Michelle Obama is looking to start a new higher education initiative that seeks to increase the number of low-income students who pursue a college degree. In her new project, Mrs. Obama will work with the U.S. Education Department to help further President Obama's initiative to vault the United States from 12th to first in the world in the percentage of college graduates by 2020, writes Jennifer Steinhauer of The New York Times.
"I'm here today because I want you to know that my story can be your story," Mrs. Obama told students at Bell Multicultural High School in Washington. "The details might be a little different, but so many of the challenges and triumphs will be just the same."
Mrs. Obama said that students who want to be doctors, teachers, mechanics or software designers, should "do whatever it takes to continue your education after high school — whether that's going to a community college, or getting a technical certificate, or completing a training opportunity, or heading off to a four-year college."
According to Mrs. Obama's office, she will visit schools around the country and use social media to appeal to students, conveying the message that higher education is a door opening to a wider world.
Mrs. Obama is daughter of a pump worker at the City of Chicago Waterworks.
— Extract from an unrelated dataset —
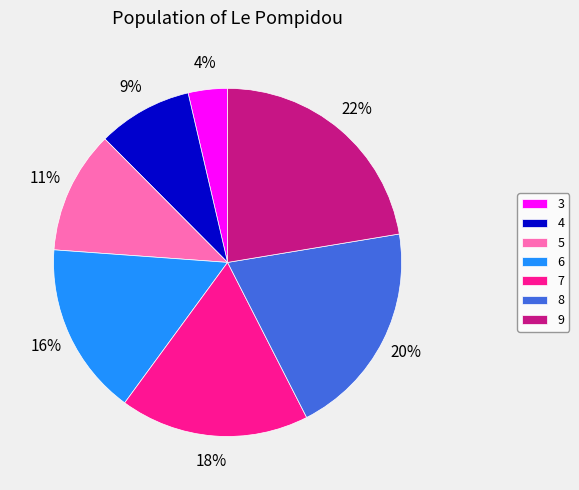

To the nearest percent, what is the difference between the 8 and 6 slice percentages?

4%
She graduated from Princeton University and Harvard Law School, and then worked as an associate at the Sidley Austin law firm and a health care executive in Chicago. Her best-known initiative promotes healthy eating.
"When the year 2020 rolls around, nearly two-thirds of all jobs in this country are going to require some form of training beyond high school," Mrs. Obama said. "You all are going to need some form of higher education in order to build a good career for yourselves and be able to provide for your family."
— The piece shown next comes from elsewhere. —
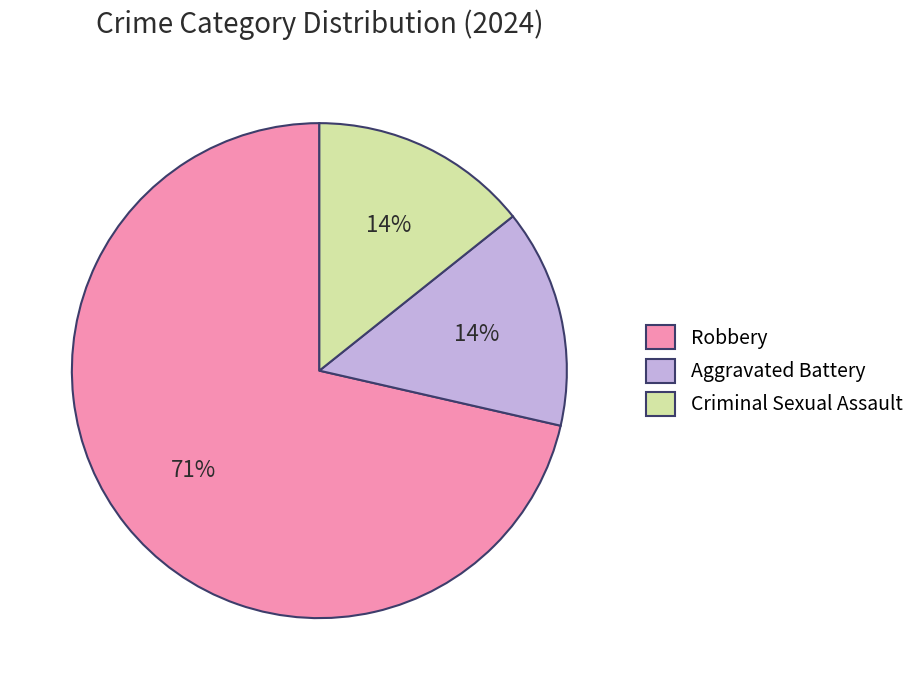

Between Robbery and Aggravated Battery, which is larger?

Robbery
The National Center for Education Statistics data shows that 52% of 2011 high school graduates from low-income families enrolled in college immediately after high school, a figure 30% points lower than the rate for students from high-income families.
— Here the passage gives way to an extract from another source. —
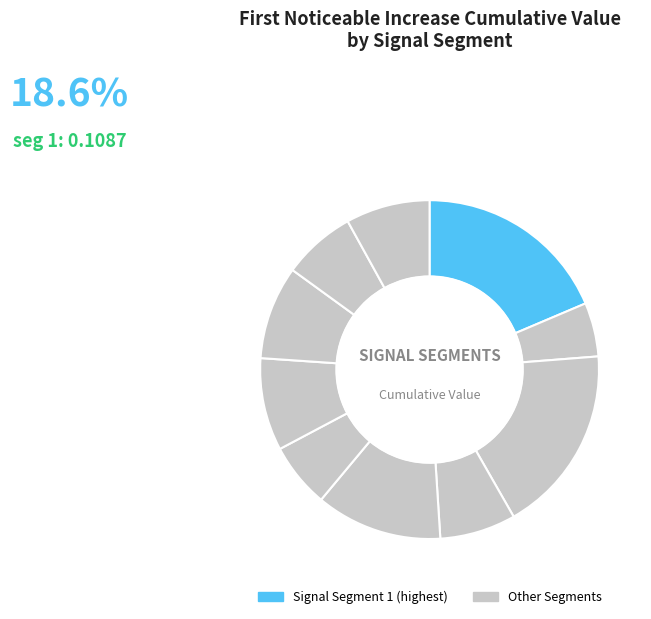

To the nearest percent, what is the difference between the largest and smallest slice percentages?

13%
Low-income students apply to, attend and finish college at far lower rates than their higher-income counterparts. Research shows that even among low-income students with high test scores and grades, few apply to the most selective American colleges.
Mrs. Obama, who grew up on the South Side of Chicago, attended an academic magnet high school across town. In the past year in Chicago, she has led an exercise session with hundreds of city children and addressed 60 teenagers at the Urban Alliance, a group that offers professional job training and internships for underserved youth.
The education initiative will bring Mrs. Obama a step closer to the West Wing. But her staff said she would be more focused on young people than on policy, underscoring the practical limits of her power.
"The job of the first lady is both smaller and larger than the usual kind of career," said Dr. Allgor, the University of California professor. "You don't have a position or a paycheck. Yet we have this ironic development that we live in a time when women who occupy this office are more knowledgeable than ever about policy, yet we demand that they pull themselves away from that."